Nvidia's AI Expansion Pushes Market Cap Beyond $4 Trillion Amid Investor Concerns
Nvidia's market capitalization has surpassed $4 trillion as the company expands its AI infrastructure, providing chips and software that power data centers worldwide, from Norway to New Jersey.
Throughout 2025, Nvidia announced deals totaling at least $125 billion, including significant investments such as a $5 billion commitment from Intel and a $100 billion investment from OpenAI. Among the notable arrangements is an agreement with CoreWeave that involves a commitment to purchase $22 billion of data-center capacity, with OpenAI receiving $350 million in CoreWeave stock.
Some of these deals exhibit a circular, vendor-financing nature, sparking investor concerns about potential exposure if AI growth slows.

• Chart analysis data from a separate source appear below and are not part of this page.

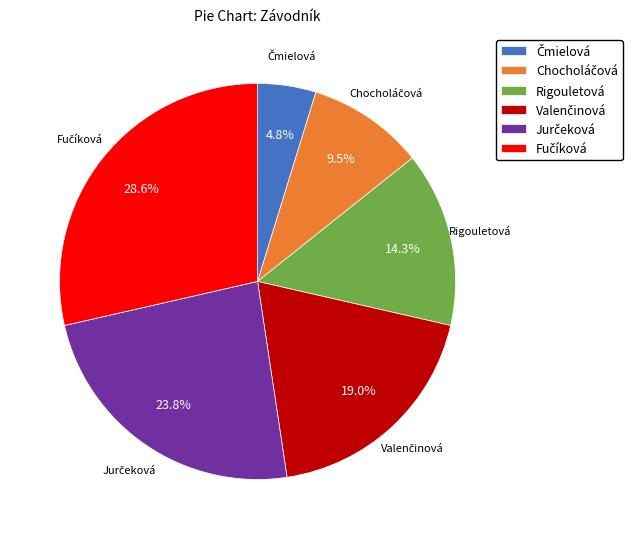

To the nearest percent, what is the difference between the largest and smallest slice percentages?

24%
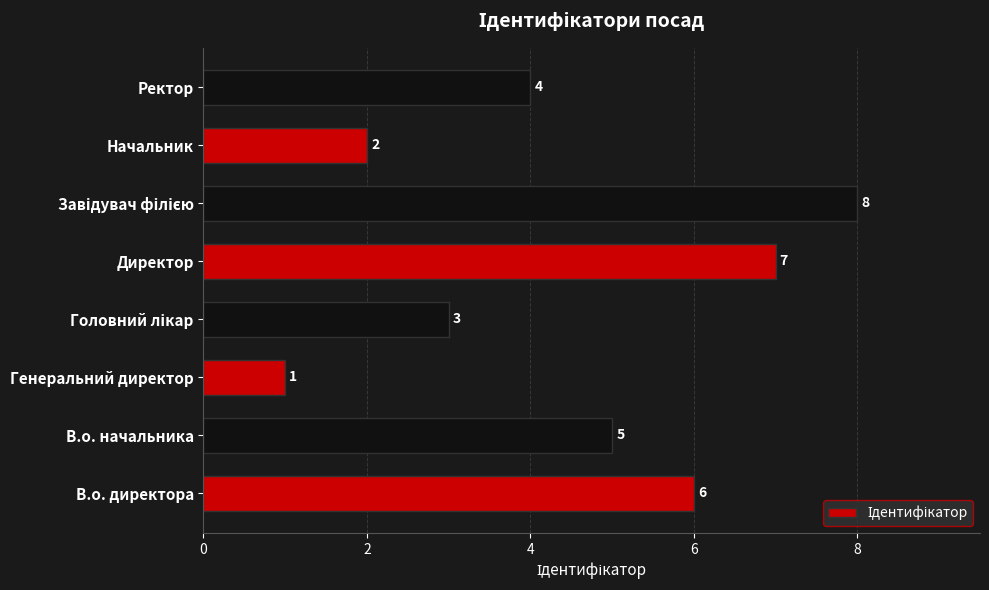

Which has a higher value, Ректор or Генеральний директор?

Ректор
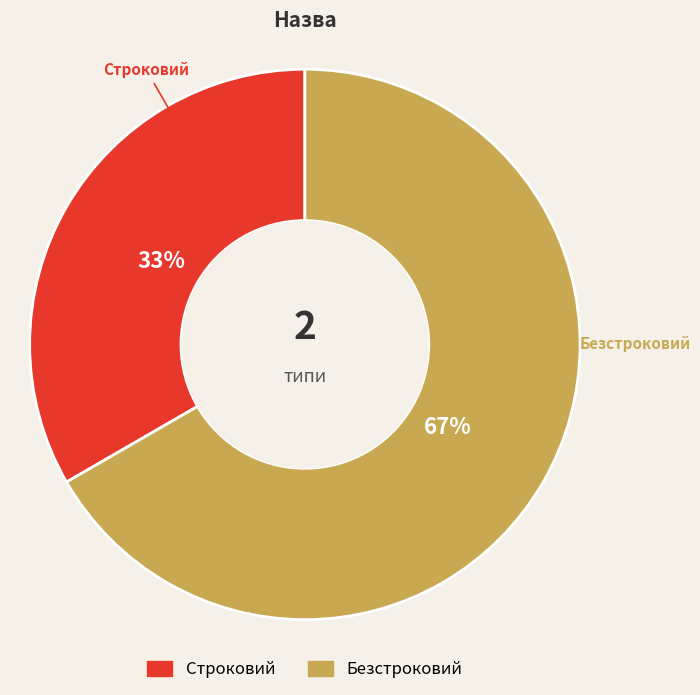

Do Строковий and Безстроковий together represent more than half of the pie?

Yes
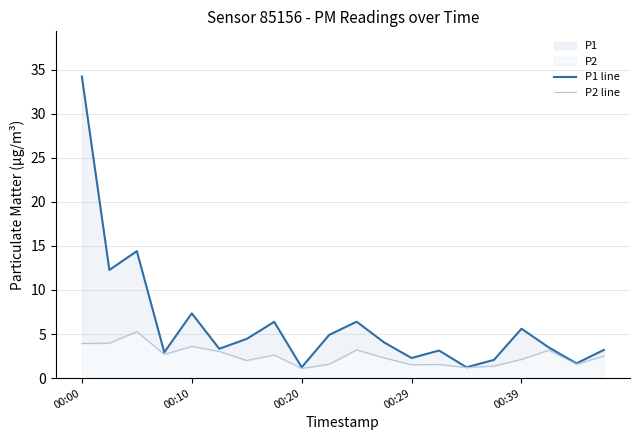

Reading left to right, list all the values displayed in this chart.

P1 line: 34.2	12.3	14.4	2.9	7.3	3.3	4.5	6.4	1.2	4.9	6.4	4.0	2.3	3.1	1.2	2.1	5.6	3.5	1.7	3.2
P2 line: 3.9	4.0	5.3	2.7	3.6	3.0	2.0	2.6	1.1	1.6	3.2	2.3	1.5	1.6	1.2	1.4	2.1	3.2	1.6	2.5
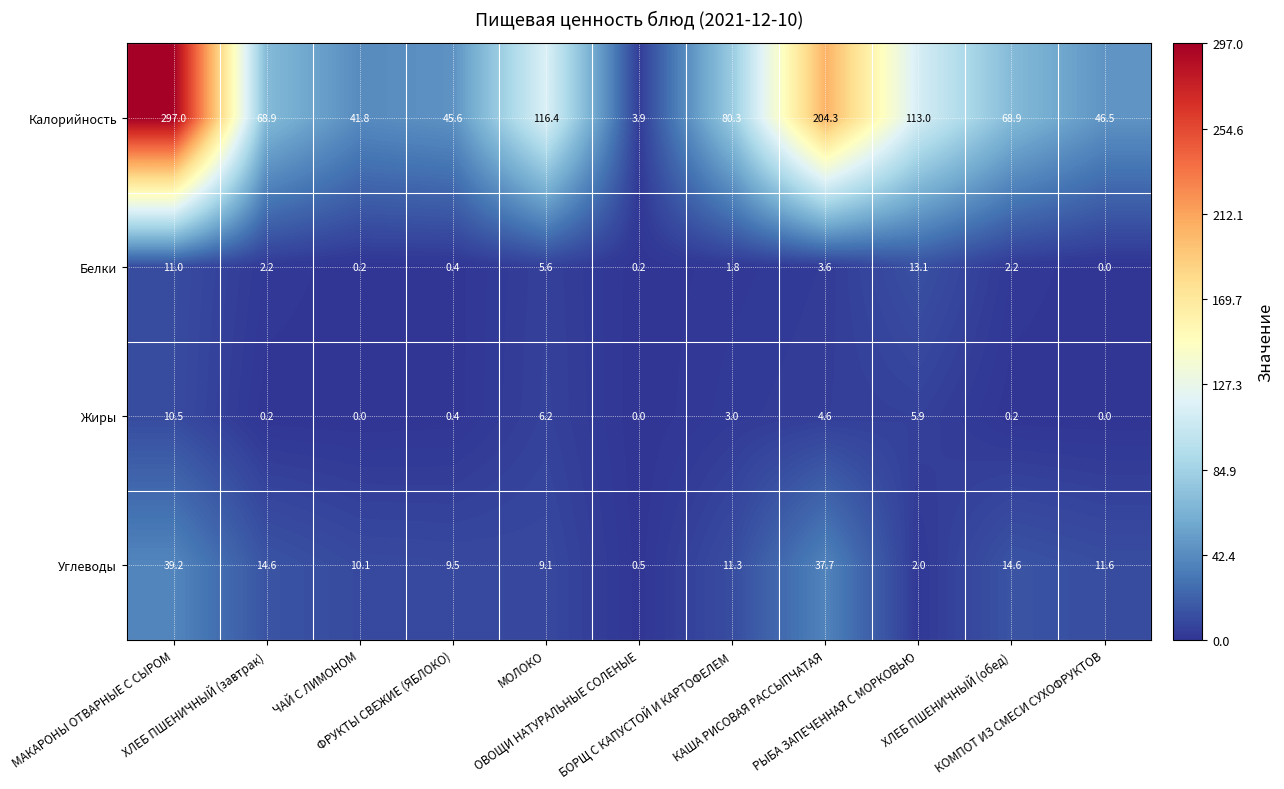

What is the average value of the Углеводы series?

14.6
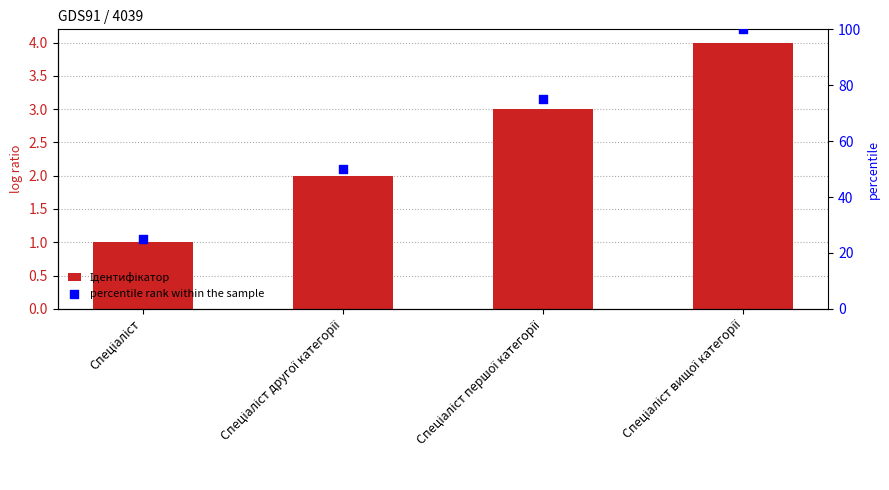

What is the total value across all series at Спеціаліст вищої категорії?

104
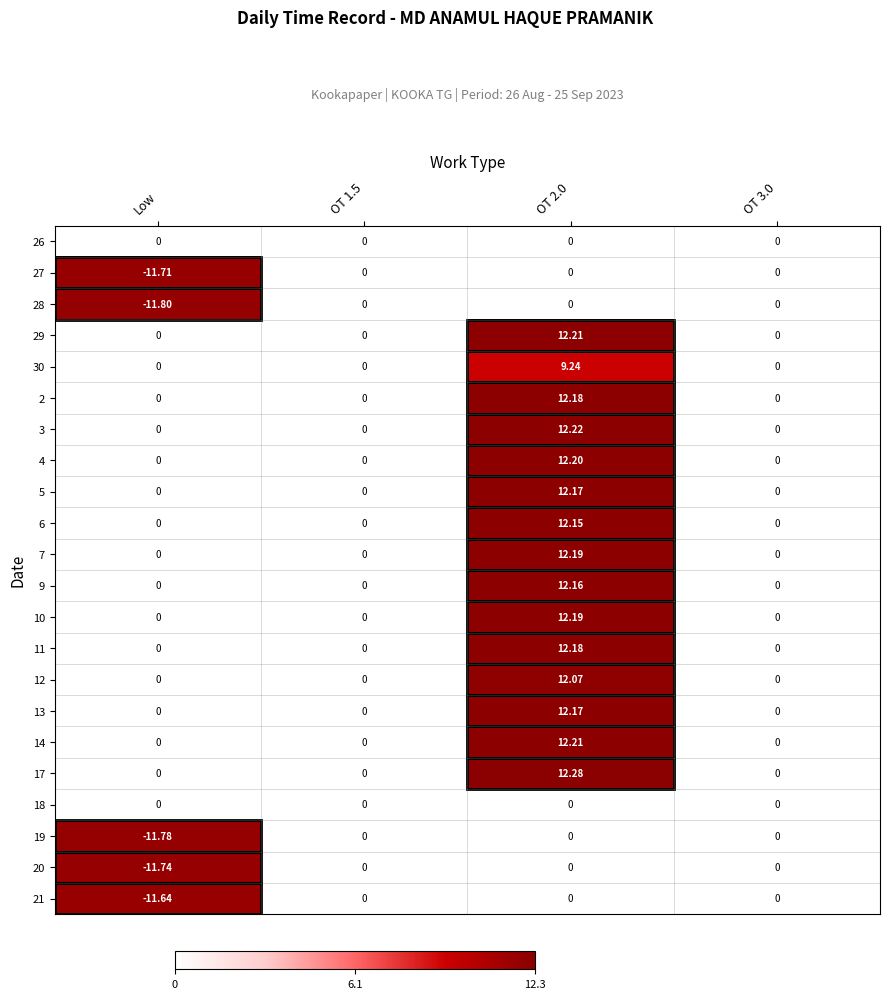

At which category is the sum across all series the highest?

OT 2.0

Nvidia maintains that it does not depend on such financing structures. An example is the investment linked to Elon Musk’s xAI, where Nvidia invested $2 billion to buy its chips through a special purpose vehicle (SPV), a structure Nvidia has dismissed as an attempt to conceal debt.
Other major collaborations include Oracle's approximately $300 billion data centers dedicated to OpenAI, with OpenAI expected to repay roughly the same amount, and an AMD deal with OpenAI that includes an option for OpenAI to acquire a stake in a Nvidia competitor.
Sovereign deals also play a role, such as South Korea’s acquisition of 260,000 Nvidia chips (valued in the billions) and Saudi Arabia’s Humain project involving up to 600,000 chips under undisclosed terms. Additional partnerships span Italy, France's Mistral, and Deutsche Telekom, all involving substantial yet opaque chip deployments.
OpenAI’s overall commitment of $1.4 trillion to computing capacity to build and operate AI models highlights the massive scale of the AI development effort and underscores the financing risks associated with this rapid expansion.